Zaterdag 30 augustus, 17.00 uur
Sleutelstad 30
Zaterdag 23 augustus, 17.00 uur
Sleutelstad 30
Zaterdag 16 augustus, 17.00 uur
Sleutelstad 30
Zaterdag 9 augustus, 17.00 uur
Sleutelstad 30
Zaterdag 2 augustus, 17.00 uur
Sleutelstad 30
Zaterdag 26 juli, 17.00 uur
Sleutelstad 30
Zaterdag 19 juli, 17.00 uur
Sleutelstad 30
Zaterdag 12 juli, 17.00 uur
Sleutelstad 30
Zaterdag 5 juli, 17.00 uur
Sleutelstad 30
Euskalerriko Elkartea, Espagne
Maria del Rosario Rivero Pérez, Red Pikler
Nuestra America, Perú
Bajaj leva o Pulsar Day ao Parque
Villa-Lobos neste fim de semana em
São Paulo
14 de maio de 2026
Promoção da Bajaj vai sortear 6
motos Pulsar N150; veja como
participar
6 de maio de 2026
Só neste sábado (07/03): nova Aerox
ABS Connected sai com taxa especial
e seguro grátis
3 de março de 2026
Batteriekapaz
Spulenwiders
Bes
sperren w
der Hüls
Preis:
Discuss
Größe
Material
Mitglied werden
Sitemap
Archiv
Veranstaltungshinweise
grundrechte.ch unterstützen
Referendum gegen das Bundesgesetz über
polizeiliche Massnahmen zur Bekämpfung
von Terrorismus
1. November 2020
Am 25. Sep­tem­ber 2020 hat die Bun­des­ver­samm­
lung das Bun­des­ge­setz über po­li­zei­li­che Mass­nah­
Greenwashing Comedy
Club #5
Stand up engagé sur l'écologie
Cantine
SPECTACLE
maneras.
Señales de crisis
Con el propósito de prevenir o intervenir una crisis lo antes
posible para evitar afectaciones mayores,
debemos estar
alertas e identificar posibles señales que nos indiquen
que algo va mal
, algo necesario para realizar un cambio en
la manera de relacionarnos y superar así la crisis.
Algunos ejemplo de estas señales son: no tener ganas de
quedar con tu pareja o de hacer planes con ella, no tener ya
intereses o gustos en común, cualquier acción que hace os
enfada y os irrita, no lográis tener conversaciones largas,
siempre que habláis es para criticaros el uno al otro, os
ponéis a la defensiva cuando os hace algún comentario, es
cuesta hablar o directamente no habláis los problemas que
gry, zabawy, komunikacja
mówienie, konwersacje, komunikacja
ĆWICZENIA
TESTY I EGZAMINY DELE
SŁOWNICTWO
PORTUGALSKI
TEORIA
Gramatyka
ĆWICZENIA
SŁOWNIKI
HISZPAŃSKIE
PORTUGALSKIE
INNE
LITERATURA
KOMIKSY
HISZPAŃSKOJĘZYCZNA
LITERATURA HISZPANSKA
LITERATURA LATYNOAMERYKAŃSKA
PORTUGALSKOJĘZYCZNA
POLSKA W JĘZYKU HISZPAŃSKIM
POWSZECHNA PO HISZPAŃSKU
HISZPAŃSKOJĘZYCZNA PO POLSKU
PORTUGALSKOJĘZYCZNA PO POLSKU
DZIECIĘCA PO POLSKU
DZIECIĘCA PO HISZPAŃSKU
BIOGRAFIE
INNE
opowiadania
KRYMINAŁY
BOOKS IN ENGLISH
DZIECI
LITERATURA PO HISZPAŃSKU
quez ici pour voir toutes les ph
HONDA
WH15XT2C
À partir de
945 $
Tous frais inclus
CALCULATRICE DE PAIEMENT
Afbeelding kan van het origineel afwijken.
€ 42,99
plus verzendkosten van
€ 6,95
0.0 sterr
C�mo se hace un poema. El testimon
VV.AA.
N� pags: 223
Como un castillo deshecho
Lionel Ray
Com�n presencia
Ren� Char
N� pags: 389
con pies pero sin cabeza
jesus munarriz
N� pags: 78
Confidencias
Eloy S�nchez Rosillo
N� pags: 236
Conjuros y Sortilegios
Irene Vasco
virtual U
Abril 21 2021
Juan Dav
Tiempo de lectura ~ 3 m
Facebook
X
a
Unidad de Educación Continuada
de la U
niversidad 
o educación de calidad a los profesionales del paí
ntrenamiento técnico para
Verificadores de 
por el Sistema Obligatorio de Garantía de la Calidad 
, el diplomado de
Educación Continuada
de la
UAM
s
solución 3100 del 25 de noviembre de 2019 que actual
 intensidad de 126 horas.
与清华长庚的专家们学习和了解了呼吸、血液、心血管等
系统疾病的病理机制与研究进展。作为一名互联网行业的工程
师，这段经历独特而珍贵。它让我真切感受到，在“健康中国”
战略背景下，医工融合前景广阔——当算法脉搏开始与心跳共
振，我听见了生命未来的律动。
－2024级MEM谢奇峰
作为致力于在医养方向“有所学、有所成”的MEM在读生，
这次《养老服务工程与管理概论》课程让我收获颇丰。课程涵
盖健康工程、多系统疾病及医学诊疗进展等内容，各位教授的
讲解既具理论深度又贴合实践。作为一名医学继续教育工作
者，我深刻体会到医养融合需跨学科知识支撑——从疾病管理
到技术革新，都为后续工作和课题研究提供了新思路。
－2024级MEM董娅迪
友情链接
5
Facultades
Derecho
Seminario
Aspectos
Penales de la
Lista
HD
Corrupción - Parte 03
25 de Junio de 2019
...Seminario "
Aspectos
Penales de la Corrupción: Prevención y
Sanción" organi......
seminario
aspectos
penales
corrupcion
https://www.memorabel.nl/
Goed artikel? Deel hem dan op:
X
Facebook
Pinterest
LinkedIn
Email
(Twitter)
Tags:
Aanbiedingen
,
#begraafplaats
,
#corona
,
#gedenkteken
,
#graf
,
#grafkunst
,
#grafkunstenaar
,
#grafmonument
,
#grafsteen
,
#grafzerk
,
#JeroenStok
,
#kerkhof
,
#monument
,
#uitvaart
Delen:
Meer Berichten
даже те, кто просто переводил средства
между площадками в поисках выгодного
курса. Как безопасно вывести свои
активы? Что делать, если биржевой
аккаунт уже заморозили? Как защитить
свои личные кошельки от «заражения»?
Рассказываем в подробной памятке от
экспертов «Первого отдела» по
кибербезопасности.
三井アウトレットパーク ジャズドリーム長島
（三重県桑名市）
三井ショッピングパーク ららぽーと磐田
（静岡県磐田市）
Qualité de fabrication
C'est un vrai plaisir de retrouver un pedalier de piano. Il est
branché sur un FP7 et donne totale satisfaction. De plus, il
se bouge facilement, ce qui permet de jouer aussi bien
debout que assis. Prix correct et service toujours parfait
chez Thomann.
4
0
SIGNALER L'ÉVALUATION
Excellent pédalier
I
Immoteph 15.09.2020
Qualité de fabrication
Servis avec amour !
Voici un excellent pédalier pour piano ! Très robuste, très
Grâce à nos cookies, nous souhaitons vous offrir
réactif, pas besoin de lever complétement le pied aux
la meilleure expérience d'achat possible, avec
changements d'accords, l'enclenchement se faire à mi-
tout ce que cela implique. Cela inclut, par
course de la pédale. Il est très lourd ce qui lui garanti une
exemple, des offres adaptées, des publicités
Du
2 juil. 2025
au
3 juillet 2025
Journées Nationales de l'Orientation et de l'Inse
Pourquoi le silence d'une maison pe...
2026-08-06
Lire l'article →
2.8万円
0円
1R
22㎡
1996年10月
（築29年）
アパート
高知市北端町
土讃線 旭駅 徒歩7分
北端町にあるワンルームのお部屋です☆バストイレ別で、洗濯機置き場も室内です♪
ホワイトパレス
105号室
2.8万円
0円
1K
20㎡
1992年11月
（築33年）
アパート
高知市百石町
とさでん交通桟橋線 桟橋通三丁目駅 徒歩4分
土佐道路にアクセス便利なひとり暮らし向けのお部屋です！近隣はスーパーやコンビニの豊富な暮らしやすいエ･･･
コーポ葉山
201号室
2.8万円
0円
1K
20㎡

> Task description: In the entries above, copy each line that contains the string "HISZPAŃSKU".

> Result for this exercise:
POWSZECHNA PO HISZPAŃSKU
DZIECIĘCA PO HISZPAŃSKU
LITERATURA PO HISZPAŃSKU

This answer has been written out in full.